Sen. Joe Manchin (D-W.Va.) told reporters on Monday that he won’t rule out leaving the Democratic Party, as Sen. Kyrsten Sinema (I-Ariz.) did last week — but he added it won’t be in the near future.

“I’ll look at all of these things. I’ve always looked at all those things, but I have no intention of doing anything right now,” Manchin told CNN reporter Manu Raju, before adding: “Whether I do something later, I can’t tell you what the future is going to bring.” 

The centrist Manchin has been a member of the Democratic caucus since he was elected to the Senate in 2010. The 75-year-old former West Virginia governor, along with Sinema, have helped derail several pieces of legislation backed by the party’s rank-and-file members, including the Biden administration’s $3.5 trillion Build Back Better bill. Manchin has also opposed efforts by Democrats to end the Senate filibuster rules and has blocked White House appointees. 

“I’m not a Washington Democrat, I don’t know what to tell you,” Manchin told reporters. “But I have a lot of friends who aren’t Washington Republicans, and if a Washington independent is, as I said, more comfortable, you know, we’ll see what happens there, we’ll have to look.” 

Sen. Joe Manchin isn’t ruling out leaving the Democratic Party.
AP Photo/Mariam Zuhaib, File

In October 2021, Manchin threatened to switch his affiliation to independent after disagreements with colleagues over the Biden administration’s failed Build Back Better plan. 

“I said, me being a moderate centrist Democrat, if that causes you a problem, let me know, and I’d switch to be an independent.

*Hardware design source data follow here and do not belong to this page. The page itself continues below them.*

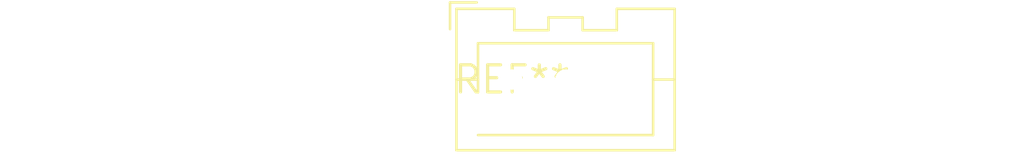
<source format=kicad_pcb>
(kicad_pcb (version 20240108) (generator pcbnew)

  (general
    (thickness 1.6)
  )

  (paper "A4")
  (layers
    (0 "F.Cu" signal)
    (31 "B.Cu" signal)
    (32 "B.Adhes" user "B.Adhesive")
    (33 "F.Adhes" user "F.Adhesive")
    (34 "B.Paste" user)
    (35 "F.Paste" user)
    (36 "B.SilkS" user "B.Silkscreen")
    (37 "F.SilkS" user "F.Silkscreen")
    (38 "B.Mask" user)
    (39 "F.Mask" user)
    (40 "Dwgs.User" user "User.Drawings")
    (41 "Cmts.User" user "User.Comments")
    (42 "Eco1.User" user "User.Eco1")
    (43 "Eco2.User" user "User.Eco2")
    (44 "Edge.Cuts" user)
    (45 "Margin" user)
    (46 "B.CrtYd" user "B.Courtyard")
    (47 "F.CrtYd" user "F.Courtyard")
    (48 "B.Fab" user)
    (49 "F.Fab" user)
    (50 "User.1" user)
    (51 "User.2" user)
    (52 "User.3" user)
    (53 "User.4" user)
    (54 "User.5" user)
    (55 "User.6" user)
    (56 "User.7" user)
    (57 "User.8" user)
    (58 "User.9" user)
  )

  (setup
    (pad_to_mask_clearance 0)
    (pcbplotparams
      (layerselection 0x00010fc_ffffffff)
      (plot_on_all_layers_selection 0x0000000_00000000)
      (disableapertmacros false)
      (usegerberextensions false)
      (usegerberattributes false)
      (usegerberadvancedattributes false)
      (creategerberjobfile false)
      (dashed_line_dash_ratio 12.000000)
      (dashed_line_gap_ratio 3.000000)
      (svgprecision 4)
      (plotframeref false)
      (viasonmask false)
      (mode 1)
      (useauxorigin false)
      (hpglpennumber 1)
      (hpglpenspeed 20)
      (hpglpendiameter 15.000000)
      (dxfpolygonmode false)
      (dxfimperialunits false)
      (dxfusepcbnewfont false)
      (psnegative false)
      (psa4output false)
      (plotreference false)
      (plotvalue false)
      (plotinvisibletext false)
      (sketchpadsonfab false)
      (subtractmaskfromsilk false)
      (outputformat 1)
      (mirror false)
      (drillshape 1)
      (scaleselection 1)
      (outputdirectory "")
    )
  )

  (net 0 "")

  (footprint "JST_XA_B03B-XASK-1-A_1x03_P2.50mm_Vertical" (layer "F.Cu") (at 0 0))

)

</source>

But I’d still be caucusing with Democrats,” he said at the time, describing his discussions with fellow Democrats in Congress.

Last week, his Senate colleague Sinema announced that she had registered as an independent, leaving the Democratic Party to become the third independent in the upper chamber. 

“I have joined the growing numbers of Arizonans who reject party politics by declaring my independence from the broken partisan system in Washington,” Sinema, 46, wrote in an op-ed for the Arizona Republic newspaper.